The BRCA1 c.5468-?_5592+?del deletion variant (chr17.GRCh37/hg19.g.41197693-?_41197817+?del) results in a deletion of exon 24, although the precise breakpoints of this deletion were not determined, nor were the effects of this variant on the resulting mRNA or protein product determined. The variant was identified in 19 of 7164 proband chromosomes (frequency: 0.003) from selected and unselected (familial or without family history) Greek and German individuals or families with breast and ovarian cancer (Engert 2008, Armaou 2007, Armaou 2009, Stavropoulou 2013).
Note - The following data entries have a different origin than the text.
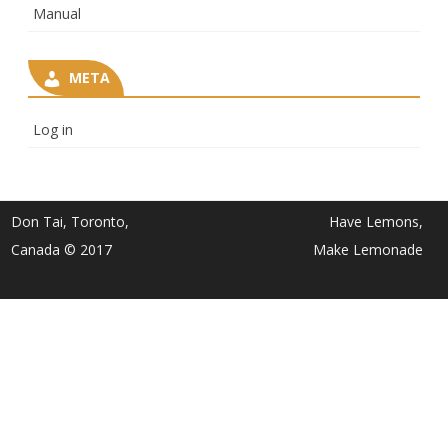
Manual
META
Log in
Don Tai, Toronto,
Have Lemons,
Canada © 2017
Make Lemonade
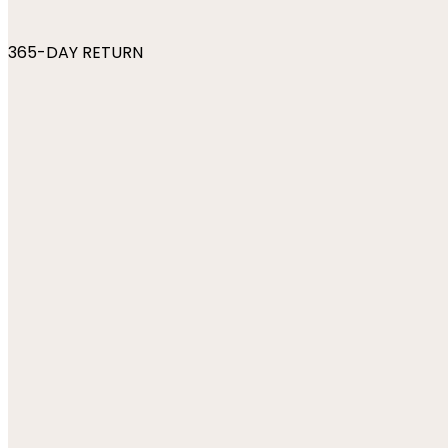
365-DAY RETURN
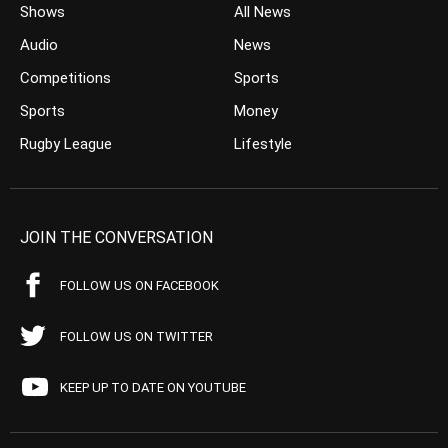
Shows
All News
Audio
News
Competitions
Sports
Sports
Money
Rugby League
Lifestyle
JOIN THE CONVERSATION
FOLLOW US ON FACEBOOK
FOLLOW US ON TWITTER
KEEP UP TO DATE ON YOUTUBE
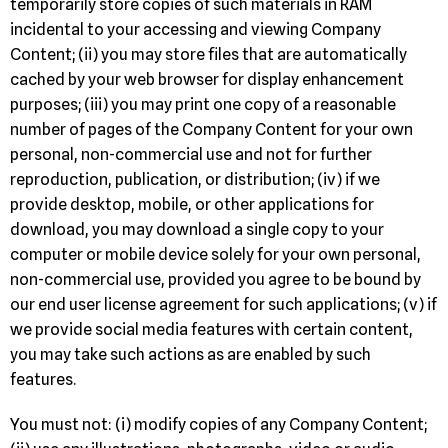
temporarily store copies of such materials in RAM
incidental to your accessing and viewing Company
Content; (ii) you may store files that are automatically
cached by your web browser for display enhancement
purposes; (iii) you may print one copy of a reasonable
number of pages of the Company Content for your own
personal, non-commercial use and not for further
reproduction, publication, or distribution; (iv) if we
provide desktop, mobile, or other applications for
download, you may download a single copy to your
computer or mobile device solely for your own personal,
non-commercial use, provided you agree to be bound by
our end user license agreement for such applications; (v) if
we provide social media features with certain content,
you may take such actions as are enabled by such
features.
You must not: (i) modify copies of any Company Content;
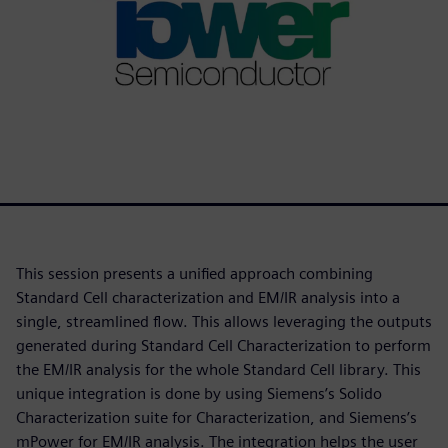
This session presents a unified approach combining
Standard Cell characterization and EM/IR analysis into a
single, streamlined flow. This allows leveraging the outputs
generated during Standard Cell Characterization to perform
the EM/IR analysis for the whole Standard Cell library. This
unique integration is done by using Siemens’s Solido
Characterization suite for Characterization, and Siemens’s
mPower for EM/IR analysis. The integration helps the user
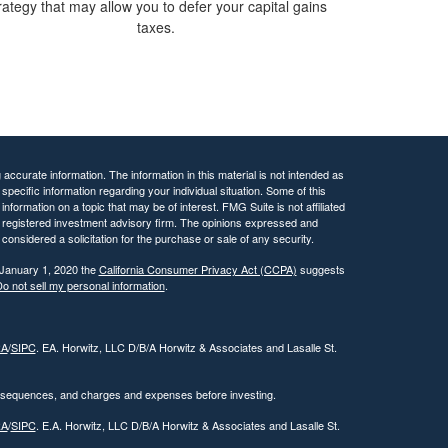
rategy that may allow you to defer your capital gains
taxes.
ccurate information. The information in this material is not intended as
 specific information regarding your individual situation. Some of this
ormation on a topic that may be of interest. FMG Suite is not affiliated
 - registered investment advisory firm. The opinions expressed and
considered a solicitation for the purchase or sale of any security.
 January 1, 2020 the
California Consumer Privacy Act (CCPA)
suggests
o not sell my personal information
.
RA
/
SIPC
. EA. Horwitz, LLC D/B/A Horwitz & Associates and Lasalle St.
onsequences, and charges and expenses before investing.
RA
/
SIPC
. E.A. Horwitz, LLC D/B/A Horwitz & Associates and Lasalle St.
In two studies, two deletions were found to encompass the polyA tail region and 3’ untranslated region (UTR) of the gene; however, the exact breakpoints were determined and they differed (Engert 2008, Armaou 2007). RNA analysis from both studies showed a loss of transcript, suggesting that the deletion of the polyA tail region and 3’UTR may result in nonsense-meditated decay of the variant RNA transcript. Armaou et al (2009) also describe that 10% of Greek patients who develop early onset breast cancer (<40 yrs) carry 1 of 4 common BRCA1 mutations which included the deletion of exon 24. The variant was not identified in dbSNP, Clinvitae database, LOVD-IARC database, ARUP Laboratories BRCA Mutations Database,COSMIC, the ClinVar database), GeneInsight COGR database, the BIC database, and UMD, Fanconi Anemia Mutation Database (LOVD). The variant was also identified by our laboratory in 1 additional individual with ovarian cancer. This alteration is predicted to result in a truncated or absent protein and loss of function. Loss of function variants of the BRCA1 gene are an established mechanism of disease in hereditary breast and ovarian cancer and is the type of variant expected to cause the disorder. In summary, based on the above information, this variant meets our laboratory’s criteria to be classified as pathogenic.